I have messages arriving with very large blocks of broken JSON. These logs fail to parse when they arrive, so I'm using Filebeat to read from logstash-plain.log and feed them back in for extra processing. Each log contains 30+ individual events separated by commas, but the first and last event are getting clipped somewhere in the pipeline. I was hoping to use the mutate plugin to gsub a unique sequence between each event, then use the split function to break them apart into individual messages before sending those back through the JSON parser for processing. I realize the first and last events are unusable, but at least I would get the 30 or so in the middle.
The messages arriving look like this:
tamp\": 124386584932940, \"host\": \"host.sys.name\" , \"name\":\"name\" } , { \"timestamp\": 124386584932940, \"host\": \"host.sys.name\" , \"name\":\"name\" } , { \"timestamp\": 124386584932940, \"host\": \"host.sys.name\" , \"name\":\"name\" } , (repeats 30+ times)
There are commas and spaces all over these logs, so I have to use the entire string } , { to target the comma between events.
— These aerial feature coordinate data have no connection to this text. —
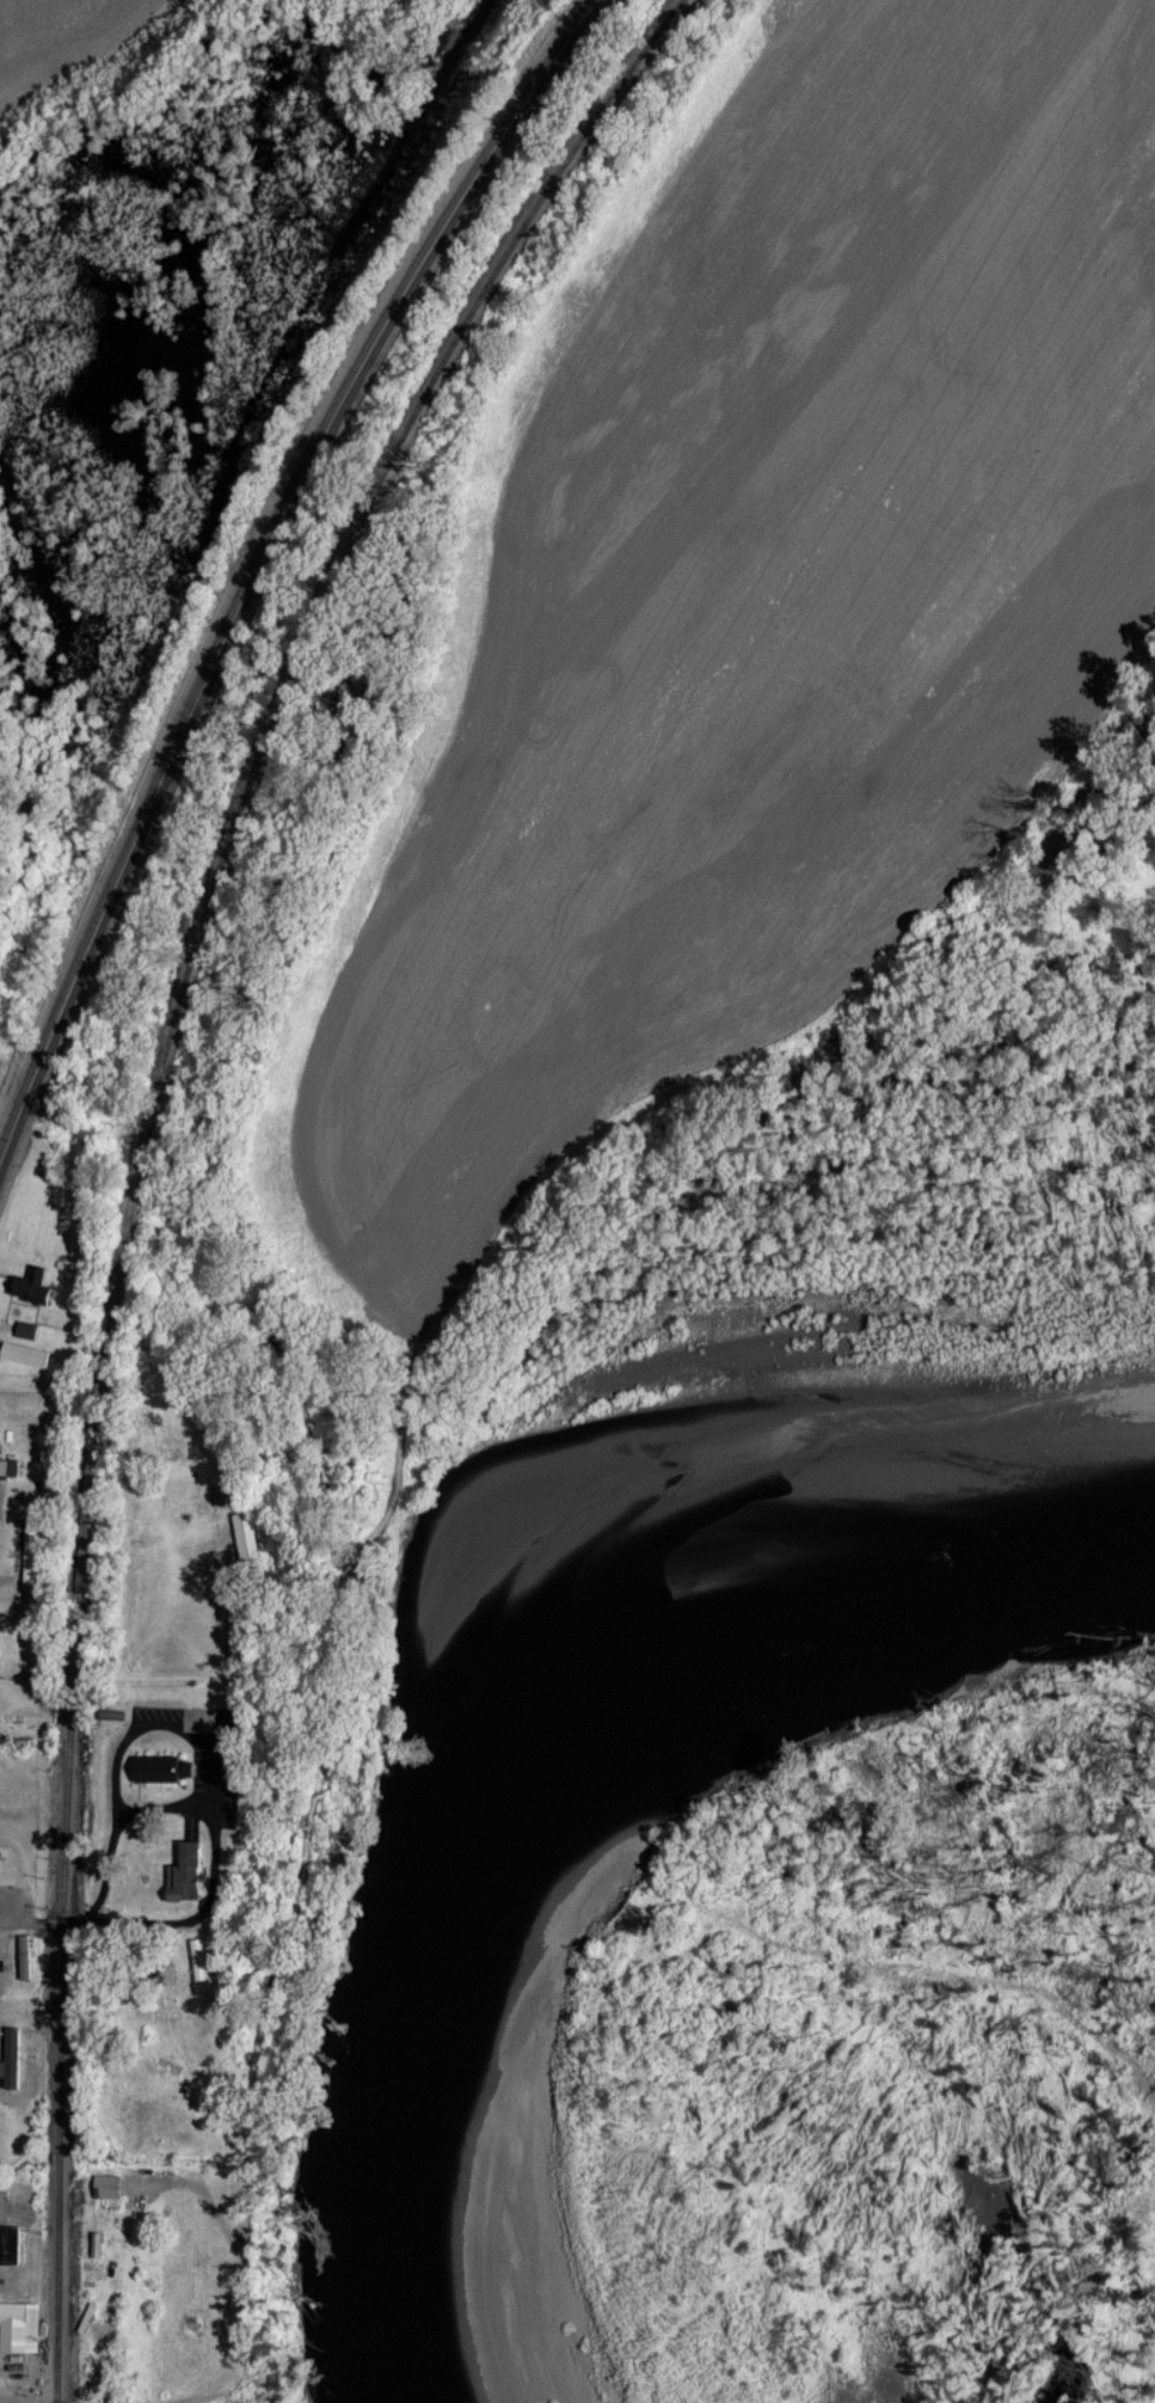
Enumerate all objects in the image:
road: (268, 532)
road: (10, 1132)
railway: (147, 1138)
building: (28, 1284)
building: (23, 1328)
building: (22, 1353)
building: (7, 1466)
building: (241, 1534)
building: (26, 1554)
road: (227, 1640)
river: (493, 1664)
road: (220, 1765)
building: (162, 1767)
road: (167, 1808)
building: (179, 1873)
road: (23, 1923)
building: (196, 1963)
building: (103, 2185)
building: (7, 2244)
building: (18, 2326)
I need to preserve the brackets on either side so the JSON still works and I need to change the comma to something unique I can use to split later.
To that end, I set up the following code block:
mutate {
gsub => [
"message", "} , {", "}XX.XX{"
]
}
When my logs run through this function, instead of replacing } , { with }XX.XX{ it replaces with }, {
I know that both } and , are special characters in conf files, but when I try to escape those with \ the results are still the same. What's the correct format for this function to work?